Das Carpe Diem gehört dem kleinen Weinmaker Guzmán Aldazabal und seiner Frau, die uns sehr herzlich umsorgt und in dem urigen Aufenthaltsraum jeden Morgen ein Frühstücksbuffet serviert hat. Gastfreundschaft wird hier gelebt; so fanden wir zur Begrüßung im Zimmer schon eine Flasche Tempranillo. Der Winzer hat ein selbstbewusstes Motto: „Menor producción es Mayor Calidad“ – Weniger Produktion ist höhere Qualität! 

Das konnten wir bei seinem Graciano schmecken, einer einheimischen Traube, die außerhalb des Rioja kaum angebaut wird und eine sehr anspruchsvolle Sorte ist, die heiße Sommer braucht.
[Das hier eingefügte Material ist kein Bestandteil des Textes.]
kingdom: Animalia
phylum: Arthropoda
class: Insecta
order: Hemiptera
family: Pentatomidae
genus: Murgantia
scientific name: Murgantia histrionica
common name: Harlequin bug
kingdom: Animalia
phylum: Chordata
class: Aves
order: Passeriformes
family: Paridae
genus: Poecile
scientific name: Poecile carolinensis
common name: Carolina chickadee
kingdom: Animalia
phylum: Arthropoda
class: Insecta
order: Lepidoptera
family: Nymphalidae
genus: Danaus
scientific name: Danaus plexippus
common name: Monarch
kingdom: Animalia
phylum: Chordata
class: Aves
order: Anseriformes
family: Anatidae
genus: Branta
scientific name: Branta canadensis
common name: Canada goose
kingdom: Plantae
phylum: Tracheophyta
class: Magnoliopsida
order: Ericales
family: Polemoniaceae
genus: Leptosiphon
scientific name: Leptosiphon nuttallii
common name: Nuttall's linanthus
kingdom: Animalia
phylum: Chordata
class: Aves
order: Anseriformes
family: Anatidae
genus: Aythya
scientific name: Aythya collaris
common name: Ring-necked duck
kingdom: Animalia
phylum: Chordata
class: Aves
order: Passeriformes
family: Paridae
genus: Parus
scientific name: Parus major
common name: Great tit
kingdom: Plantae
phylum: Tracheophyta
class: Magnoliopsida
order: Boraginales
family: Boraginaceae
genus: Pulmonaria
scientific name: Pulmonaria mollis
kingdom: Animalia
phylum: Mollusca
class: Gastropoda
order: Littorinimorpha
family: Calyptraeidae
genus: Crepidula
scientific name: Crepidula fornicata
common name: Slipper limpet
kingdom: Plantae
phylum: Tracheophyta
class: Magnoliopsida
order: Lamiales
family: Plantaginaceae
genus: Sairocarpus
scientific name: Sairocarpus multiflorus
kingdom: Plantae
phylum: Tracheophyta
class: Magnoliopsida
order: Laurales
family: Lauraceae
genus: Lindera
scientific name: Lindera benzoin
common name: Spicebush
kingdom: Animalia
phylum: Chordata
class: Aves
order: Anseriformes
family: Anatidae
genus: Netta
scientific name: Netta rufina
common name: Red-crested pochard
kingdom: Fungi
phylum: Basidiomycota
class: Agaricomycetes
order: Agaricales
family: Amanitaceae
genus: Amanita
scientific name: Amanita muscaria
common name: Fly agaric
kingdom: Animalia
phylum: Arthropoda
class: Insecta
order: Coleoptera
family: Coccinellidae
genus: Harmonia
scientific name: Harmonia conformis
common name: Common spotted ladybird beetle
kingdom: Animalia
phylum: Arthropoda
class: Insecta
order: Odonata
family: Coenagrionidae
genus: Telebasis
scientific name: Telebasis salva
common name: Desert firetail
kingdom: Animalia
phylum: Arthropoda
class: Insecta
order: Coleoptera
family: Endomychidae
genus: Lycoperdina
Er wird einige Monate im Holz gehalten, um das volle Potenzial der Sorte zu generieren: Dunkelrot, blumige Aromen, dezentes Bukett, die Säure verleiht Frische, reiche Extrakte und reiche, weiche Tannine.

Blick aus dem Zimmer bei schönem Wetter
Blick aus dem Zimmer beim Starkregen

Wir haben auch die im Rioja Alavesa typischen, schnellen Wetterwechsel erlebt, und zwar richtig heftig. Innerhalb von Minuten schlug das Wetter von Sonne und blauem Himmel um in ein richtiges Unwetter, das in dem Ort mindestens einem Winzer seine komplette Ernte 2018 verhagelt hat…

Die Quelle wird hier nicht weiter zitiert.